#### SELECTED PASSAGE:
..............................

According to a confidential memorandum to be circulated to [ROI] Ministers, even the best-case scenario for an agreement between the EU and UK would cause serious problems for businesses importing from, and exporting to, the UK.
“Even an ambitious and deep agreement, if such were achievable in the short timeframe, will not be the status quo and will involve considerable disruption,” it states.
But officials express doubt the agreement can be concluded by the end of the year when the transition period is to end and the UK will no longer be covered by EU rules.

How, though, could it be otherwise. Trade moves from the context of a single market and customs area to the opposite situation – with all the delays, checks and so forth necessary between two different areas. It has often been said, indeed it has been reiterated numerous times on this very site, that any situation other than the status quo ante is a lesser situation.

And this has very real ramifications for this state – the IT notes that we can expect in 2030 that the ROI economy will be 7% smaller in the event of a no-deal Brexit. That would see unemployment at least a couple of percentage points higher. And with an FTA? Somewhere between 3 and 4% smaller economy-wise.

..............................

#### SUPPLIED RECORDS:
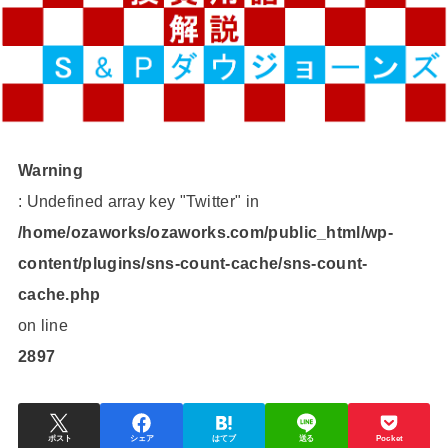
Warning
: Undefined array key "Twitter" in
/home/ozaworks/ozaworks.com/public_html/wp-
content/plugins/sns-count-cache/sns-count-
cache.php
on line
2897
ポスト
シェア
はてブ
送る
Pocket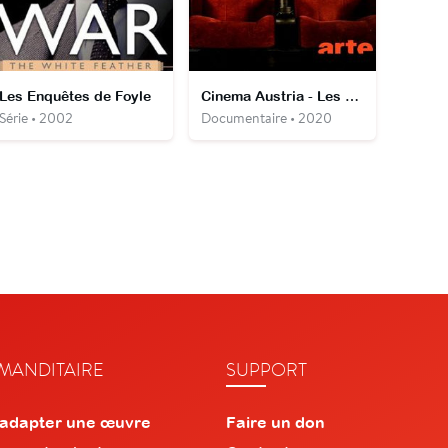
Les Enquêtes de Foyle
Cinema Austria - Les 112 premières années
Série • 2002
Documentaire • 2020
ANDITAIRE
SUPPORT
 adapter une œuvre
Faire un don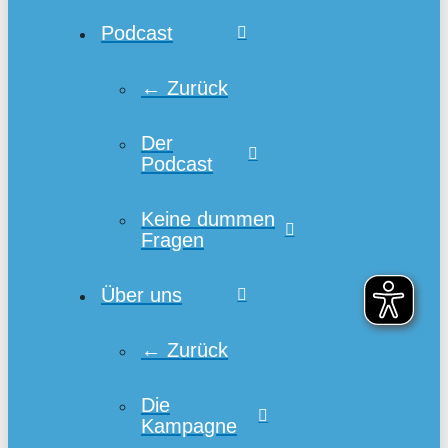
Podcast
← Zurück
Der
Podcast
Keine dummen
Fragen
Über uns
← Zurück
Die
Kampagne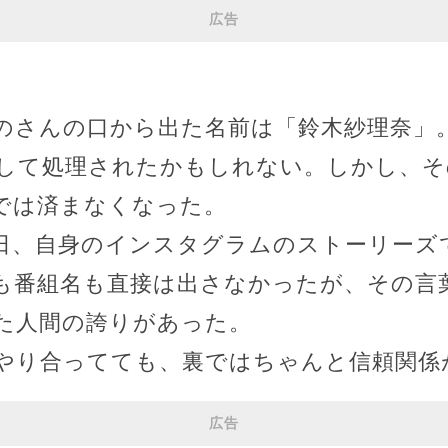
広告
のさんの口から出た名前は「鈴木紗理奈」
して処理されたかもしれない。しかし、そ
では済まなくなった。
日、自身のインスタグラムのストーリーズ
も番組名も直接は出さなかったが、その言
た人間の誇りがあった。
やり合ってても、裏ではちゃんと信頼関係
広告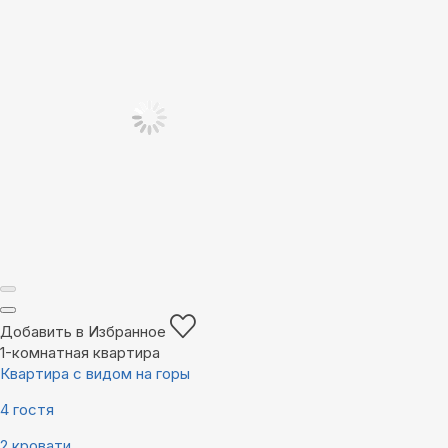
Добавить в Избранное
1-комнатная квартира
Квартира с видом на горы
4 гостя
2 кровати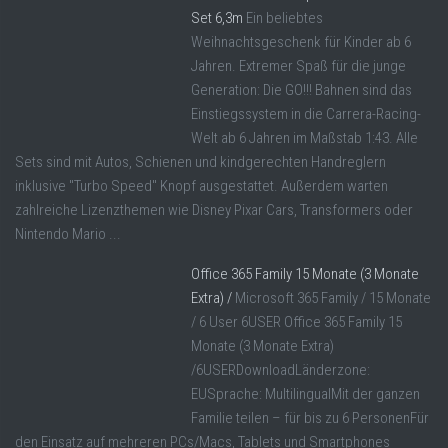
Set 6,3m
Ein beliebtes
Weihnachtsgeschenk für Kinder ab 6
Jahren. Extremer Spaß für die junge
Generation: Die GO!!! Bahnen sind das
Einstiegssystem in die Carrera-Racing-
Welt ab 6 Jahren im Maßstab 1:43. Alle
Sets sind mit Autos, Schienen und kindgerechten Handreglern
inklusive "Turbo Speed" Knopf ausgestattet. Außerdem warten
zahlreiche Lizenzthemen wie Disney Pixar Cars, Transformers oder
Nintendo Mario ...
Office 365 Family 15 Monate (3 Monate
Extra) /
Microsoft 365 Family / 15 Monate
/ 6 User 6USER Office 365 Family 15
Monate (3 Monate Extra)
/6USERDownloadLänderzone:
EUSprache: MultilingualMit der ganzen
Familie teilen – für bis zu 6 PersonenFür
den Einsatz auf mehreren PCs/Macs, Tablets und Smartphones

..............................

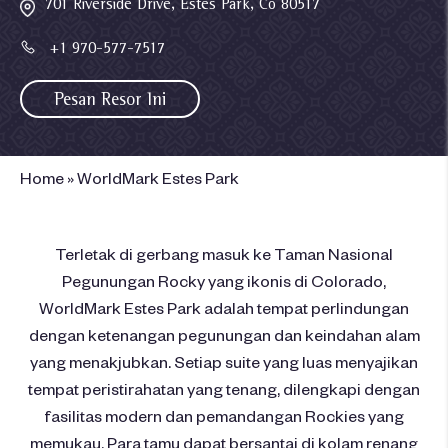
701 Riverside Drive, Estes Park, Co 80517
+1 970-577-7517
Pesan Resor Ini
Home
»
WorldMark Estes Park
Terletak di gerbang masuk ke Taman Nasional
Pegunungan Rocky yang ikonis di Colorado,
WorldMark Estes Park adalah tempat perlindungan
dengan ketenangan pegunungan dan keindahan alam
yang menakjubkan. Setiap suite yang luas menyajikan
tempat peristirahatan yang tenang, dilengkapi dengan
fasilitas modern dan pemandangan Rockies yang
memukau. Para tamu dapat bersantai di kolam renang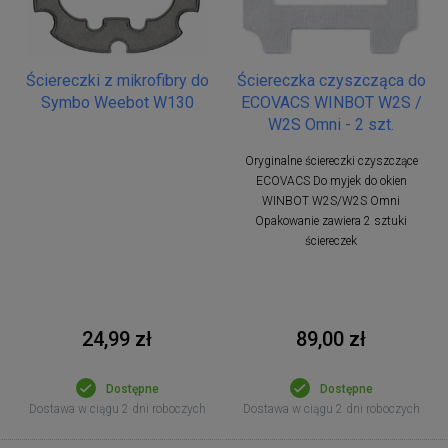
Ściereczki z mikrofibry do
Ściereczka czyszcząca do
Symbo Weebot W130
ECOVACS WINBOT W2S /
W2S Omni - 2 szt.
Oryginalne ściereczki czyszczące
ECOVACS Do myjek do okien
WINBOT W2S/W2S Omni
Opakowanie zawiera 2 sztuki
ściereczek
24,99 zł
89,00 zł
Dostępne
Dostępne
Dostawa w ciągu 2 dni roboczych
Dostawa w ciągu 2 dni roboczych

..............................

#### YOUR TASKS:
**1.** According to the Brexit passage, how much smaller will the ROI economy be in 2030 in the event of a no-deal Brexit?
**2.** Please return the Brexit passage word for word, starting at "According to a" and ending at "by EU rules.".
The data has no connection to the Brexit passage.

#### ANSWERS TO THE EXERCISES:
**1.** It will be 7% smaller.

**2.**
According to a confidential memorandum to be circulated to [ROI] Ministers, even the best-case scenario for an agreement between the EU and UK would cause serious problems for businesses importing from, and exporting to, the UK.
“Even an ambitious and deep agreement, if such were achievable in the short timeframe, will not be the status quo and will involve considerable disruption,” it states.
But officials express doubt the agreement can be concluded by the end of the year when the transition period is to end and the UK will no longer be covered by EU rules.